About the G loss.

Question

About the G loss.

zeakey opened this issue 6 years ago · comments

I get confused about the G loss.

In the code of Wasserstein(https://github.com/martinarjovsky/WassersteinGAN/blob/f81eafd2aa41e93698f203732f8f395abc70be02/main.py#L212) the author use

errG = netD(fake)

where fake = netG(z).

However, in your implementation, the G loss is

gen_loss = -discriminator(generator(z)).mean().

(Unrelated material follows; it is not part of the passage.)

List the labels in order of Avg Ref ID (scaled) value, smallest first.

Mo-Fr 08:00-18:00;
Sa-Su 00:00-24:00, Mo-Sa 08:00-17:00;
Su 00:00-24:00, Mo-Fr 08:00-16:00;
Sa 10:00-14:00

Theoretically, I believe that the G loss should be -D(G(z)) because the G is expected to be able
to 'cheat' the D.

Christian Cosgrove · Answer 1 · Sat Nov 24 2018 00:21:51 GMT+0800 (China Standard Time)

I think these are the same, except for a choice of sign. In that WGAN code, we have the discriminator loss
errD = errD_real - errD_fake
and the generator loss
errG = netD(fake)

whereas in this code we use
disc_loss = -discriminator(data).mean() + discriminator(generator(z)).mean()
and
gen_loss = -discriminator(generator(z)).mean()

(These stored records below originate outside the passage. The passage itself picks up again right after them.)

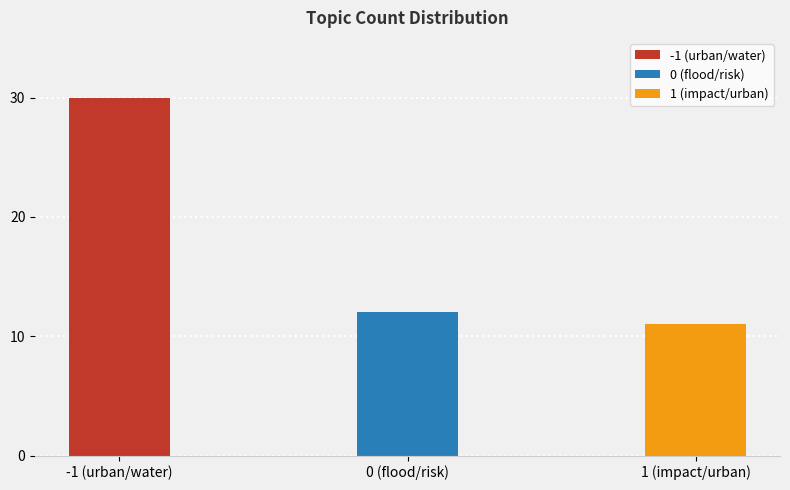

The value at 0_flood_risk_river_damage is 4. True or false?

False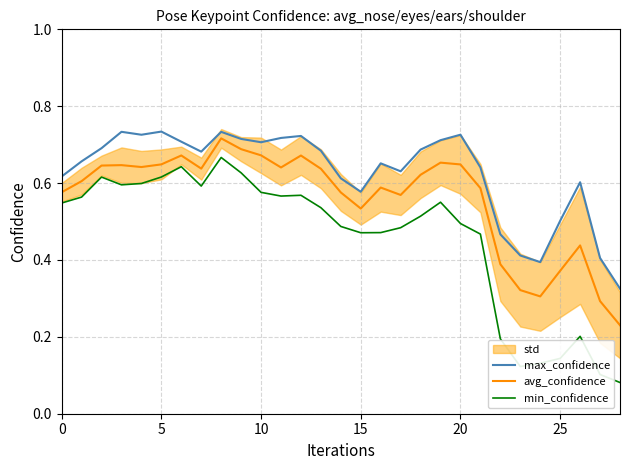

How many interior local peaks does the avg_confidence series have?

7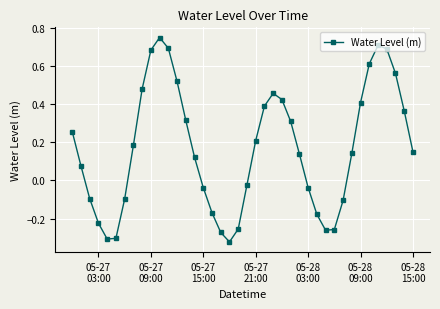

How many interior local valleys (lower than both neighbors) does the data have?

3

The sign is flipped in both loss functions, but the overall effect is the same.

It's important to note that in WGAN, we don't use cross-entropy loss. Therefore, the losses are invariant to a sign flip as long as we perform the sign flip consistently on the discriminator and generator loss functions.

Kai Zhao · Answer 2 · Sat Nov 24 2018 21:32:53 GMT+0800 (China Standard Time)

Yes I understand what you mean.
However, intuitively I think your formulation is more strightforward where for true images f(x) is larger
and for generated images f(x) is smaller.